Christmas tree shortage forces Calgary retailers to scramble to fill orders this year

Christmas tree shortage forces Calgary retailers to scramble to fill orders this year-Milenio Stadium-Canada
Colin Hayles is the owner of Golden Acre Garden Centre in Calgary. Golden Acre is working to secure fresh-cut greens in time for Christmas. (Photo submitted by Golden Acres)

It’s one of the busiest times of the year for Calgary garden centres as each transforms their space into a winter wonderland, stocking up on real and artificial Christmas trees, greenery and all kinds of sparkly decorations. 

But this year, some are having trouble bringing in enough product for a number of reasons: drought in B.C., container shortage, rail delays, and greater demand.

And the Christmas tree farming business has seen a drop in the number of farms as owners retire.

Up until last week, the owner of Spruce It Up Garden Centres in southwest Calgary was down about 50 per cent for eight- to 12-foot-tall trees, but he says he just found a supplier in the B.C. Interior to fill that order.

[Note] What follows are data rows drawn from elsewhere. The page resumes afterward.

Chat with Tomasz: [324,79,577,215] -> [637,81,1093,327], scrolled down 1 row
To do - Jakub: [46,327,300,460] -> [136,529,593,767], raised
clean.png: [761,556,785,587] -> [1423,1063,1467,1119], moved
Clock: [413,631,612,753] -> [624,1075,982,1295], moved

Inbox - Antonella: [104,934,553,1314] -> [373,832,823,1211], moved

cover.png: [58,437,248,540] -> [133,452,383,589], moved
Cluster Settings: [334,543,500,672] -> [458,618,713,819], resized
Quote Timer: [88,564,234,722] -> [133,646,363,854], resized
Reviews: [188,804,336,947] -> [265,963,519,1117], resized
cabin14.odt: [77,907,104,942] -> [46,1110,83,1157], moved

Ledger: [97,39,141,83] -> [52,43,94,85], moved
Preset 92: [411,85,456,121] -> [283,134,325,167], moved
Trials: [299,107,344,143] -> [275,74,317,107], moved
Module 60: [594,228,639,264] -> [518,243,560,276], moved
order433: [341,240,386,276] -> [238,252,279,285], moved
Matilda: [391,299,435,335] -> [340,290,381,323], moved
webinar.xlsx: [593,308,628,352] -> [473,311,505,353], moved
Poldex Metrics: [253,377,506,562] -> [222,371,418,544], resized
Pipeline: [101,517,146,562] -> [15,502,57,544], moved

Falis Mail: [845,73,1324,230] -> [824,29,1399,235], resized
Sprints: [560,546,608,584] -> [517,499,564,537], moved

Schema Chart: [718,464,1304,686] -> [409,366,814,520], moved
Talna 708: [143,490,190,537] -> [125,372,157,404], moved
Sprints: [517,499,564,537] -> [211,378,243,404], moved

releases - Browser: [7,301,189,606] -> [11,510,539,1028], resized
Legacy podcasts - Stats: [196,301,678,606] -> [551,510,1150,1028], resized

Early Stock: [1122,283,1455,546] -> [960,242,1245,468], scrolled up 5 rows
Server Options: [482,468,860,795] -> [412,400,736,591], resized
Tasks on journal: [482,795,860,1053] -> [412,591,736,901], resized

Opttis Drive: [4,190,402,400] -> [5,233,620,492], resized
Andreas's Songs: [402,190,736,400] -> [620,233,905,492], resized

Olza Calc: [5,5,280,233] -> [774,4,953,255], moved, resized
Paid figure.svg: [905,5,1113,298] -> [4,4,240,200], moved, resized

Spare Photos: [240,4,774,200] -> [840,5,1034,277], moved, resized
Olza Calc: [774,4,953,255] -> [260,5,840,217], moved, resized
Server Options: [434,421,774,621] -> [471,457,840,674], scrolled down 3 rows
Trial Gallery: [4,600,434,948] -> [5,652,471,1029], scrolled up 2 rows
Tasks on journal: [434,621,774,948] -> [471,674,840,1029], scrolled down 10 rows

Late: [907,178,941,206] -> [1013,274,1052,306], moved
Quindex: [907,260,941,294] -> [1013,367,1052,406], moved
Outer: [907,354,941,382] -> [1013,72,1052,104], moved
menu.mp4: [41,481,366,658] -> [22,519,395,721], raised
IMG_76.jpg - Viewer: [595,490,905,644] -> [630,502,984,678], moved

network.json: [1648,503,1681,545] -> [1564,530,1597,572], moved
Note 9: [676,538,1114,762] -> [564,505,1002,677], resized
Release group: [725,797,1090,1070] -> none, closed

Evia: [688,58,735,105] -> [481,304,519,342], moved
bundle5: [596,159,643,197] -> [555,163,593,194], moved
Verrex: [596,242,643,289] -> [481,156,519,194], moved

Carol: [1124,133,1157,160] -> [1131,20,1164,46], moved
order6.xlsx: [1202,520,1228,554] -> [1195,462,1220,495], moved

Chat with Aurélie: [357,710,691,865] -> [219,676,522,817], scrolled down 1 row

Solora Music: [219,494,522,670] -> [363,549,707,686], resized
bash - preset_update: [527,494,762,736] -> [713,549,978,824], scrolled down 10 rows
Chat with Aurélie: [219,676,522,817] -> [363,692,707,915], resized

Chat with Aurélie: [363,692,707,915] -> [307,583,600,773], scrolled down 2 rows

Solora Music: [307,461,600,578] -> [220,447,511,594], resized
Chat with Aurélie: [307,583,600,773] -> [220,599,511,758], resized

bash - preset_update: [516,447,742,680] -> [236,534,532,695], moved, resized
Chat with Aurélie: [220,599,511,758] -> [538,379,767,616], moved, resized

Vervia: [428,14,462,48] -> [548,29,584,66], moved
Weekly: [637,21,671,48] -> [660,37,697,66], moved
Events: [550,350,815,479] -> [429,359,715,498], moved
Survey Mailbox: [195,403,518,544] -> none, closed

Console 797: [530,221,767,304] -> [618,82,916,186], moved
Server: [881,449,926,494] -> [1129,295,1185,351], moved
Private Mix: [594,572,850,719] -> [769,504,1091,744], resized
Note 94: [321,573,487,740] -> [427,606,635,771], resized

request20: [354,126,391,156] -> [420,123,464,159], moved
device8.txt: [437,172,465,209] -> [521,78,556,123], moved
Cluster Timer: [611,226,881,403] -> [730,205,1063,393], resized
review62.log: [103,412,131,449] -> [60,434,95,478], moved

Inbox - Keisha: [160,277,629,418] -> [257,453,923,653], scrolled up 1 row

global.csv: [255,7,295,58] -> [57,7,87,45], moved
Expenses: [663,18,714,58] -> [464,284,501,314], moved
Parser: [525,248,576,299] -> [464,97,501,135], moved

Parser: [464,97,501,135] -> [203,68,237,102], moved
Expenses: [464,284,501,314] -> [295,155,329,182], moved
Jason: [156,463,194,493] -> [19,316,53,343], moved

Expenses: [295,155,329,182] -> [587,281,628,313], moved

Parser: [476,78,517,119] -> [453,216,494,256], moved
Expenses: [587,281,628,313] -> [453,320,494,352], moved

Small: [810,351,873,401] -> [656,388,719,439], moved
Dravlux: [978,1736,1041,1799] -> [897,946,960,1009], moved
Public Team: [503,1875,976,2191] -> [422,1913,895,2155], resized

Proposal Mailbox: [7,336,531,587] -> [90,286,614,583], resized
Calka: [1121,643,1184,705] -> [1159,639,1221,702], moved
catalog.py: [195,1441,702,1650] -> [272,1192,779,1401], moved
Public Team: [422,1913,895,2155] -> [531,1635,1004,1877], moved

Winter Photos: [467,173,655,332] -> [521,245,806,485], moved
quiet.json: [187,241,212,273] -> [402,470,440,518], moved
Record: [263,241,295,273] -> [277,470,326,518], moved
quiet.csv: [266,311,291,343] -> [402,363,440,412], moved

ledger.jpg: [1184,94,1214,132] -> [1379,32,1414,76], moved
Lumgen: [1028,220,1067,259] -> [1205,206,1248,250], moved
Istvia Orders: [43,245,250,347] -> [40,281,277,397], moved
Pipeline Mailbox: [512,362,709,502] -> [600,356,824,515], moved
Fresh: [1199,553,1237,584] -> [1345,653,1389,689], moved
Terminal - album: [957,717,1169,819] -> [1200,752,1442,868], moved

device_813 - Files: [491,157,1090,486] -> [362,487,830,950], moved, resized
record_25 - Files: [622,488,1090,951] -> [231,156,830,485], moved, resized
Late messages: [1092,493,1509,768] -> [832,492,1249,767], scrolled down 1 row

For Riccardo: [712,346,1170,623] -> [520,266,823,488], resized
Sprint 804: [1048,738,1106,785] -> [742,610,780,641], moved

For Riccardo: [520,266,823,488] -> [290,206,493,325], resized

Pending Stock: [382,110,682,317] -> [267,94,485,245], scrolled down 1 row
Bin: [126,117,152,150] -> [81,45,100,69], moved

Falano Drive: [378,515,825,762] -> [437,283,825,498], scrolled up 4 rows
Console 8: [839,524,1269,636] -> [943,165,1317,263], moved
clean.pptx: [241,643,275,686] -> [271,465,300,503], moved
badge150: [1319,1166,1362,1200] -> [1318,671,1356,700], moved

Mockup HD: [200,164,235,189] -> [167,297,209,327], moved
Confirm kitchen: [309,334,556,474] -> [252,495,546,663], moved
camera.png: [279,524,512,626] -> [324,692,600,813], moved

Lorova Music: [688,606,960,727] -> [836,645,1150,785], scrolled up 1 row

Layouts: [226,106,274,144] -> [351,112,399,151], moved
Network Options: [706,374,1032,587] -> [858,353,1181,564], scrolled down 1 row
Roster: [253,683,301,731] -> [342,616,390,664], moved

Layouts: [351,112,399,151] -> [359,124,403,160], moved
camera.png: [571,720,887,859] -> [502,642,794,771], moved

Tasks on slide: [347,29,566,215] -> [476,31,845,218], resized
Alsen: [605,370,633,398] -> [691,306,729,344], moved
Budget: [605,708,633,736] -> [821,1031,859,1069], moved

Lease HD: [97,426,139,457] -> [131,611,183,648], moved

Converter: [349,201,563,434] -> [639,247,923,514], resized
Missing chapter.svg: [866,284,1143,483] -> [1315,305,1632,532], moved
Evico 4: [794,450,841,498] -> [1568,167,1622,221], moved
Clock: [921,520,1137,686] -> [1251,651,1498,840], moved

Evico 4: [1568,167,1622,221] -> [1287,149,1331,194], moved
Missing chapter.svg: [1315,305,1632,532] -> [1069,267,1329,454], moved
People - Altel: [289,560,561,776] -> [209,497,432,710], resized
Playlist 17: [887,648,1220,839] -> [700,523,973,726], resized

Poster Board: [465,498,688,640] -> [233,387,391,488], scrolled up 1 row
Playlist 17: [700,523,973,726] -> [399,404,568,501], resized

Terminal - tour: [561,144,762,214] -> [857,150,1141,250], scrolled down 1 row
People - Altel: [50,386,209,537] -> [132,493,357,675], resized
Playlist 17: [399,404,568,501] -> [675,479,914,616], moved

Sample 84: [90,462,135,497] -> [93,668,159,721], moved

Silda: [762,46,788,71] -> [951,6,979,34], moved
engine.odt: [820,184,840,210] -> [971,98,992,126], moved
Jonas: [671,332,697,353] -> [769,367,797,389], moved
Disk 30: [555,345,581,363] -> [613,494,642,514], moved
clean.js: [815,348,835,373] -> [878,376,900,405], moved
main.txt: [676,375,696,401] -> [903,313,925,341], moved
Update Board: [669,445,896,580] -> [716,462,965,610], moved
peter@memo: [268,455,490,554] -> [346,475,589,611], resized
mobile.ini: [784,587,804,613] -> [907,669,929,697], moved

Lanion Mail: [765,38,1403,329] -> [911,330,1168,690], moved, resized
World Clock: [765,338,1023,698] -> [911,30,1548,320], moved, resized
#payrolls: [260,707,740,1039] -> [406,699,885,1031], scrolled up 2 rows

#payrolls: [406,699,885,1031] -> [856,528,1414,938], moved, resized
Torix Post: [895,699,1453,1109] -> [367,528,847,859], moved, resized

“He usually sells them into Vancouver. He wasn’t able to get there, so he called me and has sort of as many as I want of the big ones,” said Meryl Coombs, owner of Spruce It Up Garden Centres.

Christmas trees-Milenio Stadium-Canada
Christmas trees sit at Greengate Garden Centres in Calgary. Some businesses say they are still waiting on fresh cut greens such as cedar and white pine boughs from B.C. (Supplied McEathron Media)

The owner of Plantation Garden Centre in northwest Calgary says he learned his lesson last year and has managed to order 100 more this year.

Colin Atter says he sold 1,500 trees in 10 days and ran out by Dec. 8 in 2020.

“The people who came on the 14th or the 12th or whatever, they didn’t get a tree, from us, at least, so they’re here early this year,” said Atter.

Fresh greens delayed

But even if they have secured enough trees, some businesses say they are still waiting on fresh cut greens such as cedar and white pine boughs from B.C. because the highways are closed.

“We do have some in stock now, but it’s just a matter of do the roads get open, or the trucks — are they able to get across? Can we get the product? That remains to be seen, said Harington Telford, vice-president of marketing for Greengate Garden Centres.

Telford isn’t alone.

Golden Acre is updating its customers on its website and social media accounts about the expected date of its next greenery shipment.

It says, in part: “Due to the tragic conditions in British Columbia, it’s unlikely we will receive more fresh-cut greens. We’re working to secure more, but at this time our existing stock is limited and additional stock is unlikely.”

Poinsettias-Milenio Stadium-Canada
Poinsettias at Greengate Garden Centres. This year some retailers are having trouble bringing in enough Christmas product. (McEathron Media)

“As of right now, it’s, you know, what we have is what we got,” said Colin Hayles, owner Golden Acre Garden Centre.

Buy early — don’t panic

There are plenty of real trees around, but because they’re considered more environmentally friendly, they’ve become more popular every year, and in particular during the pandemic.

According to the Christmas Tree Growers Association, the industry has expanded from a $53-million industry in 2015 to a $100-million industry in 2020.

So retailers offer some advice on how to ensure you get a tree this year.

First, they say, don’t wait.

“Don’t expect everything to be there on December 23rd like usual,” said Telford.

Second, they say, don’t panic.

“It’s still very, very, very early, we just like to have all our ducks in a row early,” said Atter.

So far, it appears people haven’t been panicking — at least not yet.

“People are not coming in and leaving with armfuls. They’re buying what they need and away they go,” said Hayles.

“But as supplies start to dwindle everywhere, I don’t know if that will change.”

Ikea Canada says it couldn’t secure enough real trees this year to supply all of its outlets. So some worry that may put even more pressure on existing supply in major cities such as Calgary.

And it means some people may have to branch out of their comfort zone.

Rather than their usual scotch pine, buyers may need to try a balsam fir.

And get creative with their planters.

“If it makes you smile, you made the right choice,” said Hayles.

Most of the garden centres who spoke to CBC News also expect to pay a little more for everything this year, due to increased trucking and shipping costs.